Why Does FCNC.A’s Leverage Matter?Banks with low leverage are exposed to lower risks around their ability to repay debt. A bank’s leverage can be thought of as the amount of assets it holds compared to its own shareholders’ funds. While financial companies will always have some leverage for a sufficient capital buffer, First Citizens BancShares’s leverage ratio of less than the suitable maximum level of 20x, at 10.15x, is considered to be very cautious and prudent. This means the bank exhibits very strong leverage management and is well-positioned to repay its debtors in the case of any adverse events since it has an appropriately high level of equity relative to the debt it has taken on to remain in business. Should the bank need to increase its debt levels to meet capital requirements, it will have abundant headroom to do so.
What Is FCNC.A’s Level of Liquidity?Due to its illiquid nature, loans are an important asset class we should learn more about. Generally, they should make up less than 70% of total assets, however its current level of 71% means the bank has lent out 1.45% above the sensible threshold. This level implies dependency on this particular asset class as a source of revenue which makes the bank more exposed to defaulting relative to banks with less loans.
Does FCNC.A Have Liquidity Mismatch?Banks operate by lending out its customers’ deposits as loans and charge a higher interest rate. Loans are generally fixed term which means they cannot be readily realized, conversely, on the liability side, customer deposits must be paid in very short notice and on-demand. This mismatch between illiquid loans and liquid deposits poses a risk for the bank if unusual events occur and requires it to immediately repay its depositors. Relative to the prudent industry loan to deposit level of 90%, First Citizens BancShares’s ratio of over 82%is appropriately lower, which places the bank in a relatively safe liquidity position given it has not excessively lent out its deposits and has maintained a suitable level for compliance.

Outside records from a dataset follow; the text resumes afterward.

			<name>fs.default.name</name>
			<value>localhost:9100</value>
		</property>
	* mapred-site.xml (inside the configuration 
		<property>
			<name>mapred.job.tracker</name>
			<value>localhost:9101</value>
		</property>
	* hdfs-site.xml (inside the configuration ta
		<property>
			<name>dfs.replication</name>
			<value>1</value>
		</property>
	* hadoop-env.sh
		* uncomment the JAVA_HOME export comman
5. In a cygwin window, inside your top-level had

The bank’s liquidity and leverage ratios suggest its sensible operational risk management. This means it is well-positioned to meet its financial obligations in case of any unforeseen and adverse macro events. We’ve only touched on operational risks for FCNC.A in this article. But as a stock investment, there are other fundamentals you need to understand. Below, I’ve compiled three relevant factors you should further research:
- Future Outlook: What are well-informed industry analysts predicting for FCNC.A’s future growth? Take a look at our free research report of analyst consensus for FCNC.A’s outlook.
- Valuation: What is FCNC.A worth today? Has the future growth potential already been factored into the price? The intrinsic value infographic in our free research report helps visualize whether FCNC.A is currently mispriced by the market.
- Other High-Performing Stocks: Are there other stocks that provide better prospects with proven track records? Explore our free list of these great stocks here.
To help readers see past the short term volatility of the financial market, we aim to bring you a long-term focused research analysis purely driven by fundamental data. Note that our analysis does not factor in the latest price-sensitive company announcements.